- Required actions
1. According to the graphene excerpt, why does FM-KPFM provide higher lateral resolution and more accurate surface potential measurements than AM-KPFM?
2. Update the graphene excerpt, beginning at the words "Figure 3: (A, B)" and stopping after "surface potential difference.", so that "line profiles" becomes "line sections".

Differences in stacking order which produce differences in electronic structures can also appear as variations in local surface potential within the moiré pattern. Figure 3 shows surface potential maps of twisted double-layer graphene measured by KPFM, where the repeating triangular domain structure in PFM measurements appears here as contrast in local surface potential. Line sections across adjacent domains of different stacking orders show that ABCA domains have slightly higher surface potential (shallower work function) than ABAB domains by about 15 mV. In addition, two types of KPFM measurements were performed: amplitude modulation (AM) versus frequency modulation (FM) KPFM. While AM-KPFM (Figure 3A) is sensitive to capacitance between the tip and sample, FMKPFM (figure 3B) is sensitive to the gradient of the capacitance, and thus more confined to the tipsample junction, resulting in higher lateral resolution and more accurate surface potential measurements. The two measurements, however, produced similar lateral resolution and magnitude of surface potential, indicating the absence of topographical crosstalk. The difference in surface potential between the two domains observed in KPFM originates from the difference in interlayer hybridization that produces a lower work function with ABCA. Density functional theory calculations indeed show that the two stacking arrangements produce different electronic band structures with ABCA stacking having a higher Fermi energy by about 16 meV.

Figure 3: (A, B) AM-KPFM and FM-KPFM images, respectively, of twisted double-layer graphene showing the ABAB and ABCA stacking domains; (C, D) line profiles across the ABAB and ABCA stacking domains showing their surface potential difference.

Characterizing Unusual Low Twist-Angle Conductivity by Conductive AFM (CAFM) and Scanning Tunneling Microscopy (STM)

Twisted bilayer graphene is also found to exhibit unusual conductivity at low twist angles.⁶ Rotation between adjacent layers produces an incommensurate state that monotonically decreases interlayer conductivity; a phenomena that has been explained by a phonon-mediated interlayer transport mechanism.7 Vertical conductivity (e.g., between a graphene flake and an AFM tip in CAFM mode) also exhibits the same trend. At very low twist-angles, however, competition between interlayer van der Waals interaction and in-plane elasticity can produce local atomic-scale reconstructions that result in moiré patterns with unusual conductivity.

The conductive AFM technique on Asylum Research Cypher AFMs offers significantly higher performance compared to other commercial AFMs. Many CAFM implementations use extremely high gains (e.g. 1012 V/A) and very low bandwidth (~160 Hz) in order to achieve sub-100 fA current resolution. On Cypher, this same current resolution is possible with a gain of only 10¹⁰ V/A and a full 1 kHz bandwidth. This enables both significantly faster imaging and a wider current range (<100 fA to 2 nA). The superior noise performance is made possible by a design that places the current amplifier very near the AFM tip and an integrated enclosure around the AFM that acts as a faraday cage to eliminate stray noise interference. This makes Cypher especially well suited for characterizing the conductivity of 2D material structures.

- Data excerpts
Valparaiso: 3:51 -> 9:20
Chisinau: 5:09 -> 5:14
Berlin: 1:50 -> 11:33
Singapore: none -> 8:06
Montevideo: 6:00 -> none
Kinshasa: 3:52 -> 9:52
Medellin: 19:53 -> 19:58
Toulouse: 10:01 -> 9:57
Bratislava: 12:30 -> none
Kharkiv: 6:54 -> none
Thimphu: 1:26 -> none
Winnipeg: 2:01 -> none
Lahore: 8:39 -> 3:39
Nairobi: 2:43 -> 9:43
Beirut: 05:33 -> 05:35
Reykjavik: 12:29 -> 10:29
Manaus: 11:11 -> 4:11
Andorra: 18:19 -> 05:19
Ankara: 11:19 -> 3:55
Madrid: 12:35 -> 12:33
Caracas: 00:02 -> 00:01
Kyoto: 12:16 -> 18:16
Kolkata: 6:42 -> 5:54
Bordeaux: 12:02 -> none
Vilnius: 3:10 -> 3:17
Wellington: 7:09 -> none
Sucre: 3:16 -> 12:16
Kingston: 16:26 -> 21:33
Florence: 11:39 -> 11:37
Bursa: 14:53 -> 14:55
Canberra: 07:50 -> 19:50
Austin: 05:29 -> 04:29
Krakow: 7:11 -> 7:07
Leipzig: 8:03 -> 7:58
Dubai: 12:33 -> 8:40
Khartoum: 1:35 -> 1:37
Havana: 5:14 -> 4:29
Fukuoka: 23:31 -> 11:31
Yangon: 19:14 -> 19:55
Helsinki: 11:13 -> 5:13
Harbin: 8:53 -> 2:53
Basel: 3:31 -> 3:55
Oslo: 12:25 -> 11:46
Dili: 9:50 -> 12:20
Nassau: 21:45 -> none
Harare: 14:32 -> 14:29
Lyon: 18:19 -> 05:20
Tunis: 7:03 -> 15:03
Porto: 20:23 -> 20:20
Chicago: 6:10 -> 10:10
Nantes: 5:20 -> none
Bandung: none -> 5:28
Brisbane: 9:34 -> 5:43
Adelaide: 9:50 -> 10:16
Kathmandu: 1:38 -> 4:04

- Final results
1. FM-KPFM responds to the gradient of the tip-sample capacitance rather than to the capacitance itself. Its signal is therefore more confined to the tip-sample junction, and this gives it higher lateral resolution and more accurate surface potential measurements.

2.
Figure 3: (A, B) AM-KPFM and FM-KPFM images, respectively, of twisted double-layer graphene showing the ABAB and ABCA stacking domains; (C, D) line sections across the ABAB and ABCA stacking domains showing their surface potential difference.